No, #notallhcps, and yes, we are very lucky and grateful to have the NHS.
But I'm starting to feel that this platitude I put before making any comment on the abusive and coercive practices in maternity care is a lot like the excuses women make for their abusive partners. Because we all know we NEED the NHS.
Sexual and physical violence is perpetrated against women daily.
"But he does all these things for me, he looks after me, once he even saved my life!"So what does this relationship look like?
I have used the Power and Control Wheel as a basis.
EMOTIONAL ABUSE, COERCION AND THREATS
Women do not feel like they have the ability to make choices. They are guilted and coerced into consenting to things, or even consent because they don't want to "disappoint" the "lovely" HCP. They may even be told they won't be allowed in the pool or access to pain relief. This is not consent! If somebody doesn't feel like saying no is acceptable then their yes is meaningless. This sadly means that many women have been assaulted during their care.
INTIMIDATION
Playing “good cop bad cop” , bringing in senior staff to berate and bully, sending threatening letters. I have seen all of this as a doula.
ECONOMIC ABUSE
Free pregnancy and freebirth are an option but for the vast majority of women they won't be. Some try and are threatened with social services. We know that one to one care from a midwife is imperative for good birth outcomes. It's the one thing that doesn't happen. So women know that to feel even remotely safe they have to become part of the system. They may not be able to afford an independent midwife. They cannot leave the NHS because they know that they need it.
USING MALE PRIVILEGE
Although HCPs can be either sex, maternity care is hugely patriarchal and we enact the roles where women are told that the "system" knows what is best for them and they are merely the gestator of the baby.
USING ISOLATION
Women are told they must have a certain type of care, they aren't allowed to home birth, they aren't allowed a caesaerean, they aren't allowed to decline, they're not allowed to leave the hospital, they're not allowed to just walk out with their baby. They are given limited information or statistics tailored to the HCP's agenda. Women are left to languish on induction wards or labour alone, diminishing their morale. They may receive harassing phone calls and letters about their informed decisions. They aren't allowed their birth partner or doula to stay with them at any point.
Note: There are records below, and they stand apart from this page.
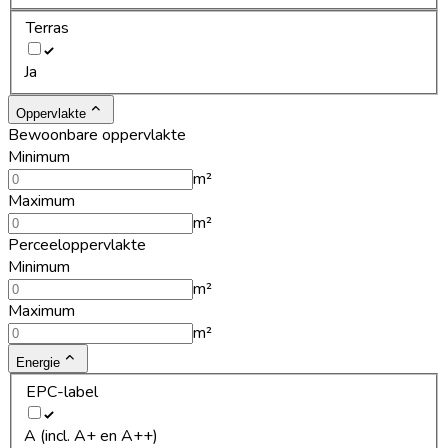
Terras
Ja
Oppervlakte
Bewoonbare oppervlakte
Minimum
m²
Maximum
m²
Perceeloppervlakte
Minimum
m²
Maximum
m²
Energie
EPC-label
A (incl. A+ en A++)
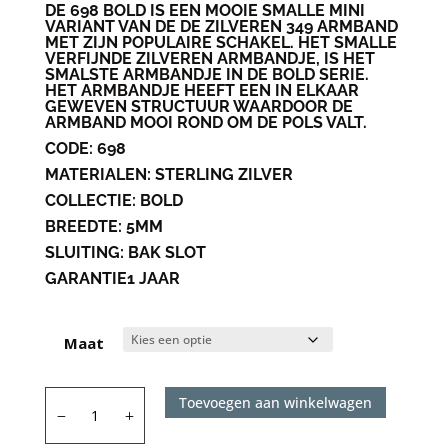
DE 698 BOLD IS EEN MOOIE SMALLE MINI
VARIANT VAN DE DE ZILVEREN 349 ARMBAND
MET ZIJN POPULAIRE SCHAKEL. HET SMALLE
VERFIJNDE ZILVEREN ARMBANDJE, IS HET
SMALSTE ARMBANDJE IN DE BOLD SERIE.
HET ARMBANDJE HEEFT EEN IN ELKAAR
GEWEVEN STRUCTUUR WAARDOOR DE
ARMBAND MOOI ROND OM DE POLS VALT.
CODE:
698
MATERIALEN:
STERLING ZILVER
COLLECTIE:
BOLD
BREEDTE:
5MM
SLUITING:
BAK SLOT
GARANTIE
1 JAAR
Maat
Silk
Toevoegen aan winkelwagen
698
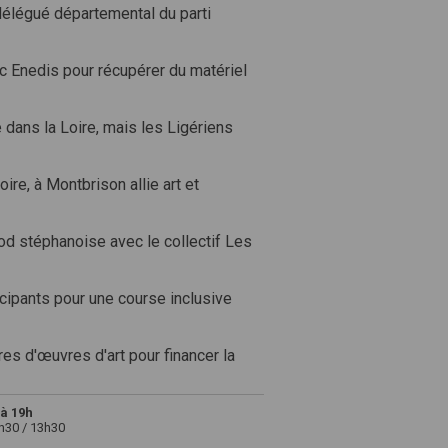
délégué départemental du parti
c Enedis pour récupérer du matériel
dans la Loire, mais les Ligériens
re, à Montbrison allie art et
ood stéphanoise avec le collectif Les
cipants pour une course inclusive
es d'œuvres d'art pour financer la
à 19h
2h30 / 13h30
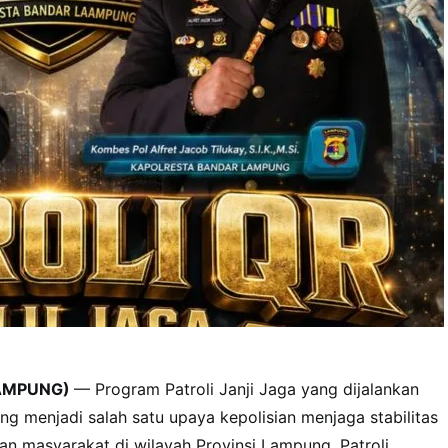
AMPUNG)
— Program Patroli Janji Jaga yang dijalankan
g menjadi salah satu upaya kepolisian menjaga stabilitas
n masyarakat di wilayah Provinsi Lampung. Patroli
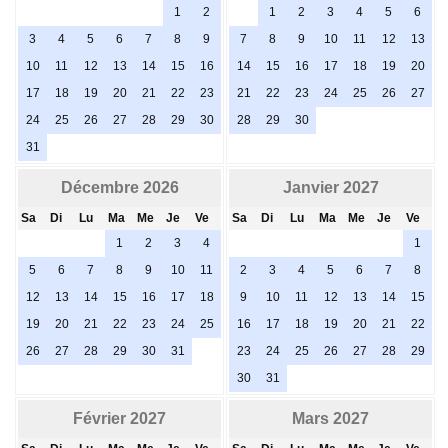
1
2
1
2
3
4
5
6
3
4
5
6
7
8
9
7
8
9
10
11
12
13
10
11
12
13
14
15
16
14
15
16
17
18
19
20
17
18
19
20
21
22
23
21
22
23
24
25
26
27
24
25
26
27
28
29
30
28
29
30
31
Décembre 2026
Janvier 2027
Sa
Di
Lu
Ma
Me
Je
Ve
Sa
Di
Lu
Ma
Me
Je
Ve
1
2
3
4
1
5
6
7
8
9
10
11
2
3
4
5
6
7
8
12
13
14
15
16
17
18
9
10
11
12
13
14
15
19
20
21
22
23
24
25
16
17
18
19
20
21
22
26
27
28
29
30
31
23
24
25
26
27
28
29
30
31
Février 2027
Mars 2027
MINIMIZING, DENYING AND BLAMING
Women are told that what happened to them was inevitable, or had to happen, or was necessary for their baby's safety. They are told (and I have witnessed this myself) that other women in different parts of the world have it worse and they are lucky! They are told to be grateful they have a healthy baby and not talk about the trauma they have experienced at the hands of the system. And of course the usual #notallhcps.
USING CHILDREN
Being told they are putting their unborn child at risk by requesting individualized care or declining interventions. They may have the threat of that child being removed from them if a social services referral is made. They may be told they will leave their existing children motherless if they choose a different pathway and die.
And of course not mentioned but very relevant...
THE HONEYMOON PHASE
This is where a women wants non-standard care and has broken some rule and somebody senior is assigned to promise her the world. Of course you can use the birth pool, of course you can decline VEs, of course you can decline continuous monitoring...
Only to get there in labour to find she can have none of those things that were promised.
I am fed up of women being minimised and gaslit over this. Yes we need the NHS. But that doesn't mean it can just do what it likes to us.
Update in 2020:
Truly independent midwives have had their insurance cancelled. Covid-19 means women are alone at appointments and bullied even more. Isolation and coercion are worse than ever. Women are told to be grateful for NHS workers risking their lives.